▶ [PROBLEM TO WORK ON] Everything in the listing below should be repeated exactly, apart from the pictures.

▶ [DATA TO PROCESS]

=== Section Start ===

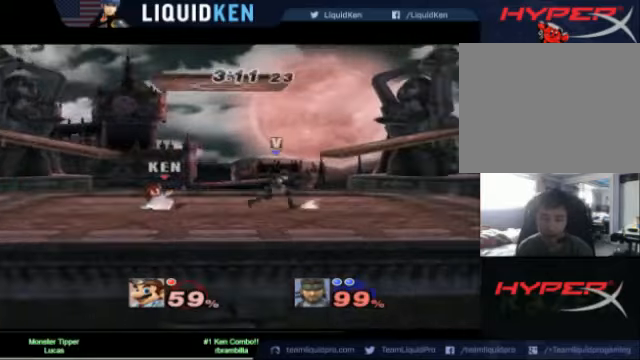
Gameplay with a controller (Nintendo layout); each line is a JSON object with the inputs held at the frame after it (dt_ms = milliseconds from this image to that frame). "events" lists button and stick changes between this image and that frame as [ms after this image, input, new state], when the widget could be followed in between. Not read: L3 R3.
{"dt_ms": 520, "buttons": [], "left_stick": "up", "right_stick": "center", "events": [[80, "A", "down"], [160, "A", "up"], [240, "A", "down"], [280, "A", "up"]]}
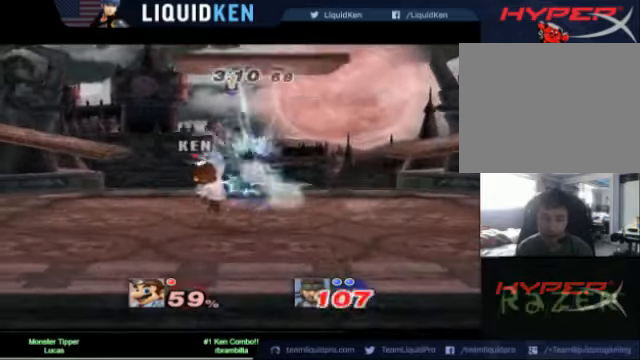
{"dt_ms": 480, "buttons": ["X"], "left_stick": "left", "right_stick": "center", "events": [[240, "left_stick", "center"], [400, "X", "down"], [480, "left_stick", "left"]]}
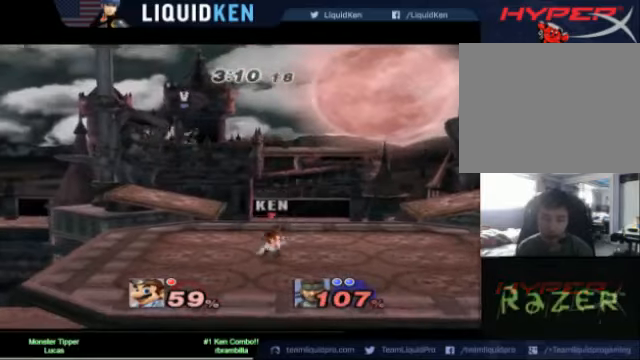
{"dt_ms": 520, "buttons": ["A", "X"], "left_stick": "left", "right_stick": "center", "events": [[440, "A", "down"]]}
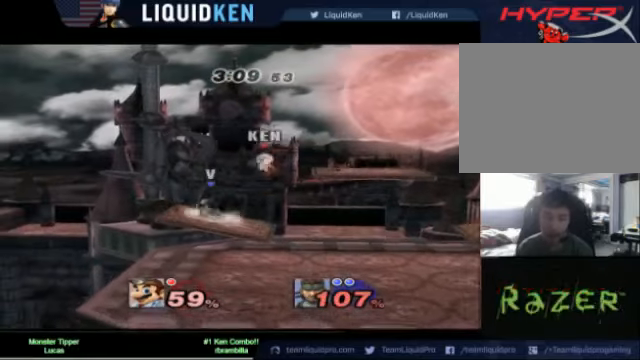
{"dt_ms": 480, "buttons": [], "left_stick": "right", "right_stick": "center", "events": [[280, "A", "up"], [280, "X", "up"], [320, "left_stick", "right"]]}
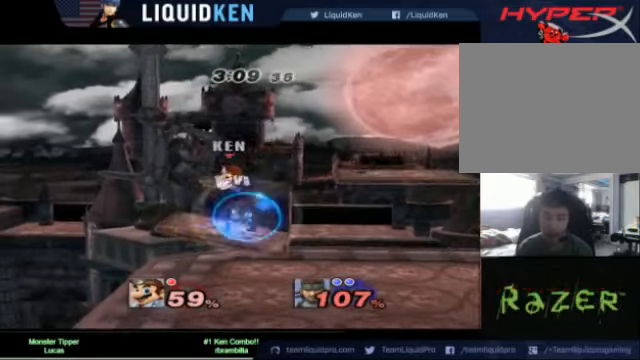
{"dt_ms": 520, "buttons": [], "left_stick": "center", "right_stick": "center", "events": [[360, "left_stick", "center"], [360, "right_stick", "down"], [480, "right_stick", "center"]]}
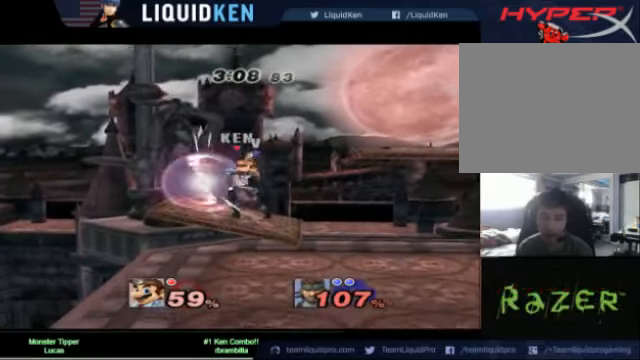
{"dt_ms": 480, "buttons": ["A"], "left_stick": "down-left", "right_stick": "center", "events": [[160, "L1", "down"], [160, "left_stick", "up-right"], [320, "A", "down"], [360, "A", "up"], [440, "A", "down"], [440, "L1", "up"], [440, "left_stick", "down-left"]]}
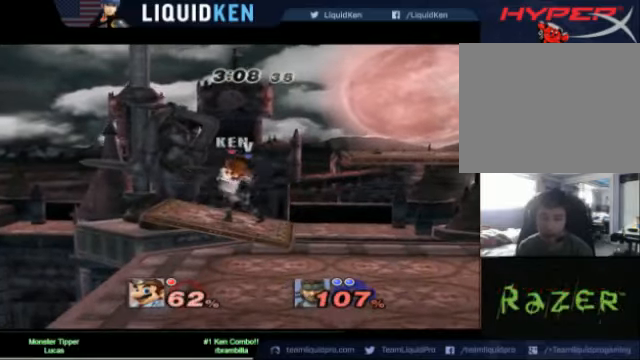
{"dt_ms": 520, "buttons": [], "left_stick": "up-right", "right_stick": "center", "events": [[80, "A", "up"], [120, "A", "down"], [240, "left_stick", "up-right"], [280, "A", "up"], [360, "A", "down"], [480, "A", "up"]]}
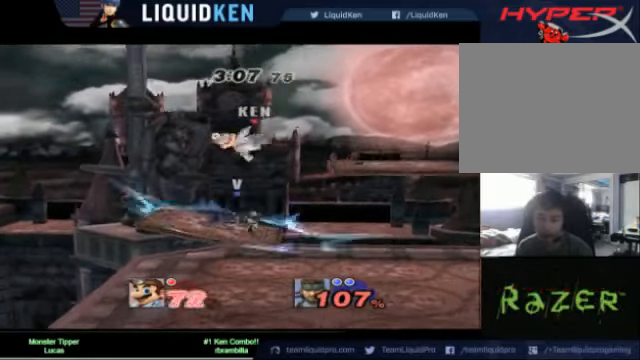
{"dt_ms": 480, "buttons": [], "left_stick": "right", "right_stick": "center", "events": [[160, "A", "down"], [200, "A", "up"], [320, "left_stick", "right"]]}
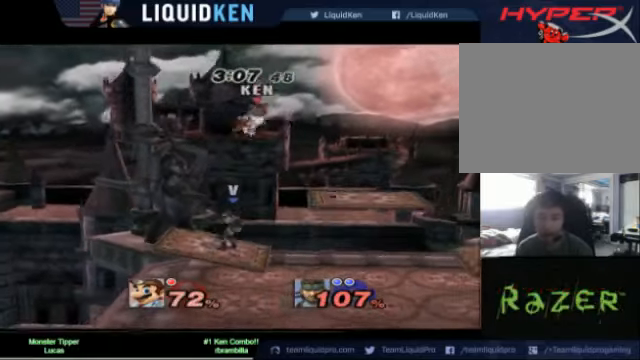
{"dt_ms": 520, "buttons": ["A"], "left_stick": "center", "right_stick": "center", "events": [[40, "left_stick", "center"], [200, "A", "down"]]}
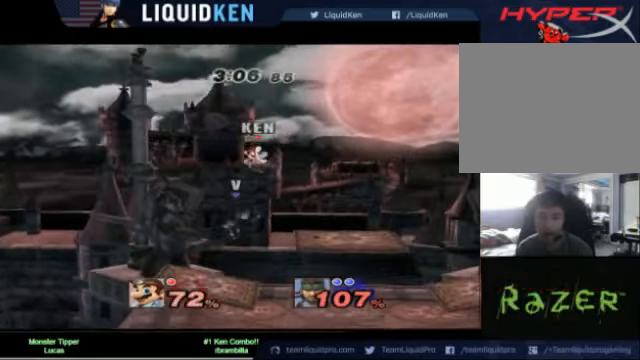
{"dt_ms": 480, "buttons": ["A"], "left_stick": "right", "right_stick": "center", "events": [[160, "left_stick", "down"], [360, "left_stick", "right"]]}
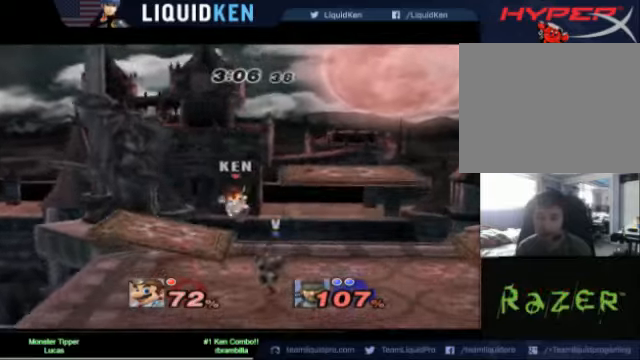
{"dt_ms": 1000, "buttons": ["A", "L1"], "left_stick": "center", "right_stick": "center"}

=== Section End ===

▶ [THE ANSWER]
Gameplay with a controller (Nintendo layout); each line is a JSON object with the inputs held at the frame after it (dt_ms = milliseconds from this image to that frame). "events" lists button and stick changes between this image and that frame as [ms after this image, input, new state], when the widget could be followed in between. Not read: L3 R3.
{"dt_ms": 520, "buttons": [], "left_stick": "up", "right_stick": "center", "events": [[80, "A", "down"], [160, "A", "up"], [240, "A", "down"], [280, "A", "up"]]}
{"dt_ms": 480, "buttons": ["X"], "left_stick": "left", "right_stick": "center", "events": [[240, "left_stick", "center"], [400, "X", "down"], [480, "left_stick", "left"]]}
{"dt_ms": 520, "buttons": ["A", "X"], "left_stick": "left", "right_stick": "center", "events": [[440, "A", "down"]]}
{"dt_ms": 480, "buttons": [], "left_stick": "right", "right_stick": "center", "events": [[280, "A", "up"], [280, "X", "up"], [320, "left_stick", "right"]]}
{"dt_ms": 520, "buttons": [], "left_stick": "center", "right_stick": "center", "events": [[360, "left_stick", "center"], [360, "right_stick", "down"], [480, "right_stick", "center"]]}
{"dt_ms": 480, "buttons": ["A"], "left_stick": "down-left", "right_stick": "center", "events": [[160, "L1", "down"], [160, "left_stick", "up-right"], [320, "A", "down"], [360, "A", "up"], [440, "A", "down"], [440, "L1", "up"], [440, "left_stick", "down-left"]]}
{"dt_ms": 520, "buttons": [], "left_stick": "up-right", "right_stick": "center", "events": [[80, "A", "up"], [120, "A", "down"], [240, "left_stick", "up-right"], [280, "A", "up"], [360, "A", "down"], [480, "A", "up"]]}
{"dt_ms": 480, "buttons": [], "left_stick": "right", "right_stick": "center", "events": [[160, "A", "down"], [200, "A", "up"], [320, "left_stick", "right"]]}
{"dt_ms": 520, "buttons": ["A"], "left_stick": "center", "right_stick": "center", "events": [[40, "left_stick", "center"], [200, "A", "down"]]}
{"dt_ms": 480, "buttons": ["A"], "left_stick": "right", "right_stick": "center", "events": [[160, "left_stick", "down"], [360, "left_stick", "right"]]}
{"dt_ms": 1000, "buttons": ["A", "L1"], "left_stick": "center", "right_stick": "center"}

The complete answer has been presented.